The Lost Art of Intercepting

Give me a time machine and a choice – one match, one moment, one ball – and I’d say take me to Old Trafford, mid-afternoon, on the 26th day of July in 1902

Christian Ryan
Christian Ryan
25-Feb-2013
Australia's fielding has let them down in the series  •  Getty Images

Australia's fielding has let them down in the series  •  Getty Images

Give me a time machine and a choice – one match, one moment, one ball – and I’d say take me to Old Trafford, mid-afternoon, on the 26th day of July in 1902. Eight runs to win, two wickets in hand, and England’s Dick Lilley hit Hugh Trumble high and to leg. Stationed on the boundary rope, Clem Hill sighted it early. No hope of a catch. But perhaps he could save a four or six? So he ran and kept running, 25 yards, until without breaking stride he sort of half dived, half flew, two legs horizontal behind him and one hand outstretched in front. Over to Clem: “Nobody was more astonished than I … The ball had stuck. I could hardly realise I had made the catch. I was the proudest man on the ground.”
Whether cricketers bat and bowl better than they used to is a matter of constant conjecture. But fielding, it is reckoned, that is definitely superior. You hear this said with some certainty. Yet out of all cricket’s elements, here we have least cause for certainty. There are no averages to guide us, no meaningful statistics to look up. Noughts by batsmen and 0-for-100s by bowlers live on naked and forever in old Bill Frindall scorebooks. Fieldsmen’s dropped catches are no sooner spilt than forgotten.
All we have to go on is what our eyes see: men helter-skeltering after balls that in days of yore might have excited a polite waddle. Yet our eyes tell us conflicting things, too.
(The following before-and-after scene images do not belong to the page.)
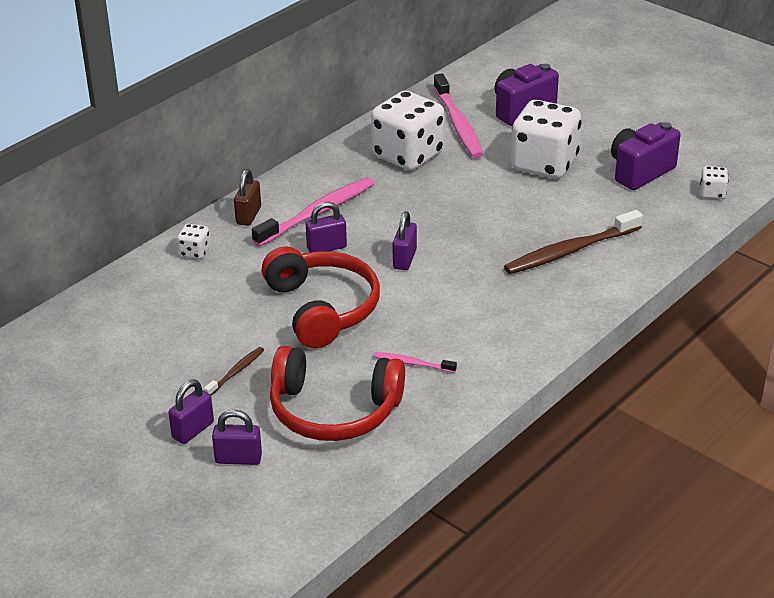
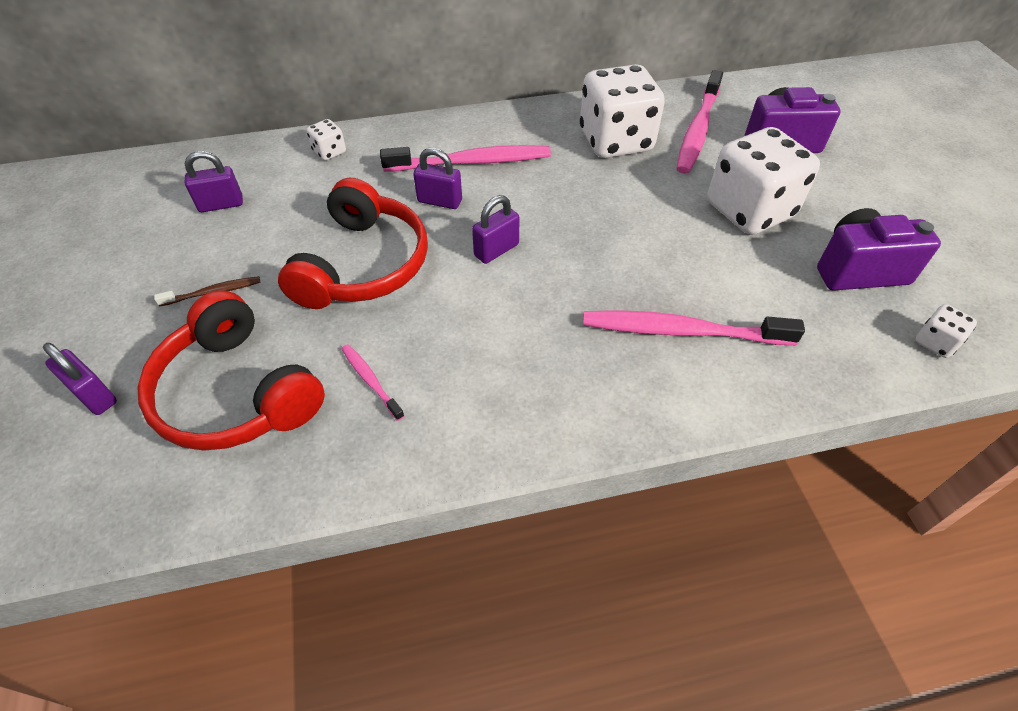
camera: 35 degrees right, 15 degrees up
(193, 430) = (104, 336): purple padlock -> purple padlock (221, 204)
(248, 215) = (411, 138): brown padlock -> none
(571, 251) = (683, 331): brown toothbrush -> pink toothbrush

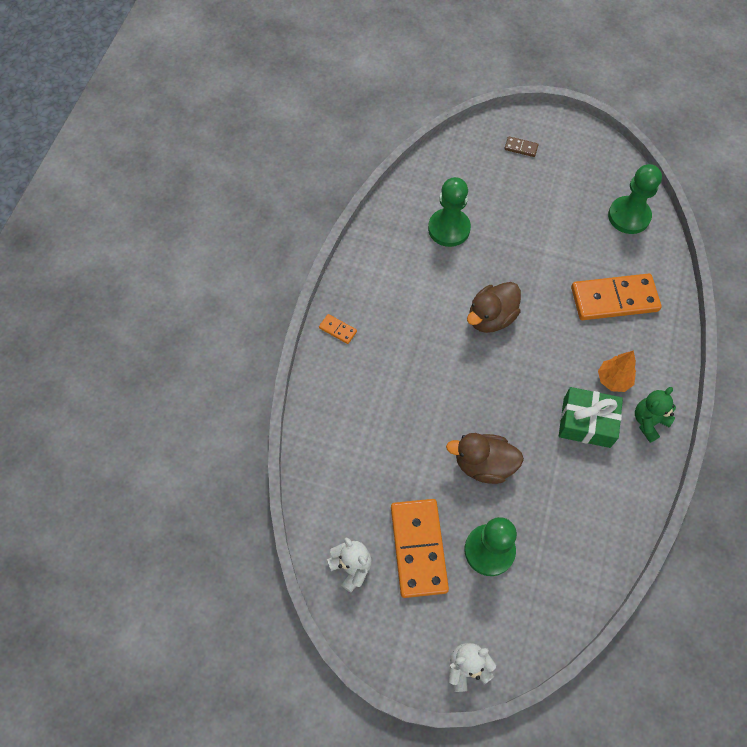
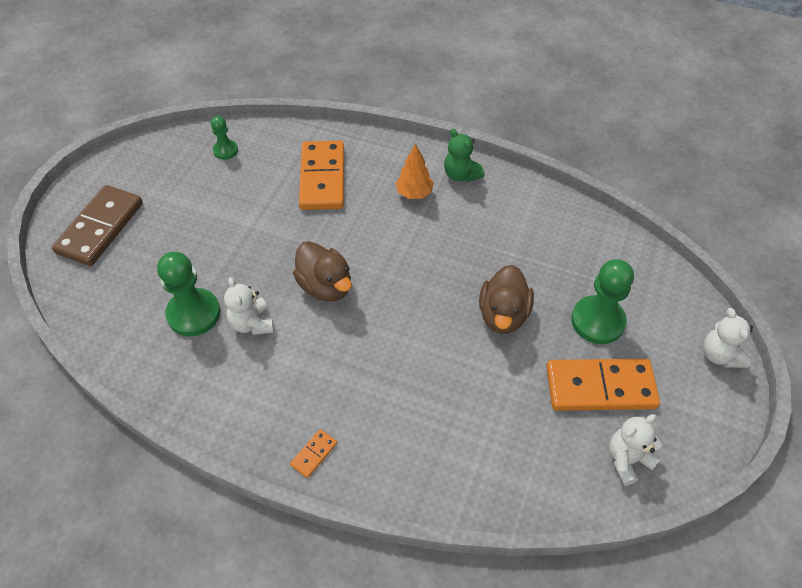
camera: 85 degrees left, 10 degrees down
(445, 270) = (252, 323): none -> white teddy bear
(521, 148) = (100, 228): brown domino -> brown domino, size x2.36
(586, 422) = (459, 221): green gift -> none
(629, 216) = (225, 150): green pawn -> green pawn, size x0.55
Today, for instance, they saw Xavier Doherty tackle a straightforward run-out opportunity with the sangfroid of a child drunk on Fanta playing pin the tail on the donkey. Ten minutes later the ball floated towards Mike Hussey in the gully.
In Cricket the Australian Way, Bob Cowper had some sage advice for the young and developing fieldsman. “Watch the ball carefully, right into your hands, head held still …” – and on that score, Hussey was pretty much OK, but then Cowper went on – “… body relaxed and not over-tensed.”
Crouching, waiting, Hussey could not have looked more over-tensed had he been ordered to squeeze the dregs out of an empty toothpaste tube before the ball got to him. Finally the ball did get to him. It squirted through his hands and between his legs for two runs.
The way a team fields says something about a team’s happiness. For fielding is one thing you do purely for one another’s benefit. It might be that Australia’s cricketers right now are too busy peering over each other’s shoulders to pay sufficient attention to the oncoming ball.
Beyond the here and now of Australia’s woes, a wider trend is discernible. Fielding is being treated as a defensive art, no longer a third element of attack, a matter of stopping balls rather than intercepting them. Selectors pick wicketkeepers – as Brad Haddin reminded us again – for their batting not their catching. Captains understock their slip cordons in favour of an extra run-saving position or three.
So when Kevin Pietersen arrived at the crease today, he calmly got off the mark with a single. How could he feel anything but calm? Only one slip had been posted, and no short leg. There seldom is a short leg. When there is he tends to be placed not in the batsman’s nostril zone but half a dozen feet deeper and the same distance squarer. It might nearly be time to coin a new position: not “short leg” anymore, but “silly square leg”. And silly is the word for it.
Some 108 years ago, Clem Hill’s catch swung a match and a series, England’s last wicket collapsing four runs later and Australia hanging on to win by three. “Oh, Clem,” gasped Dick Lilley, “what a bally fluke!”
But here’s a thing about luck: in fielding, as in most of life’s endeavours, you make your own.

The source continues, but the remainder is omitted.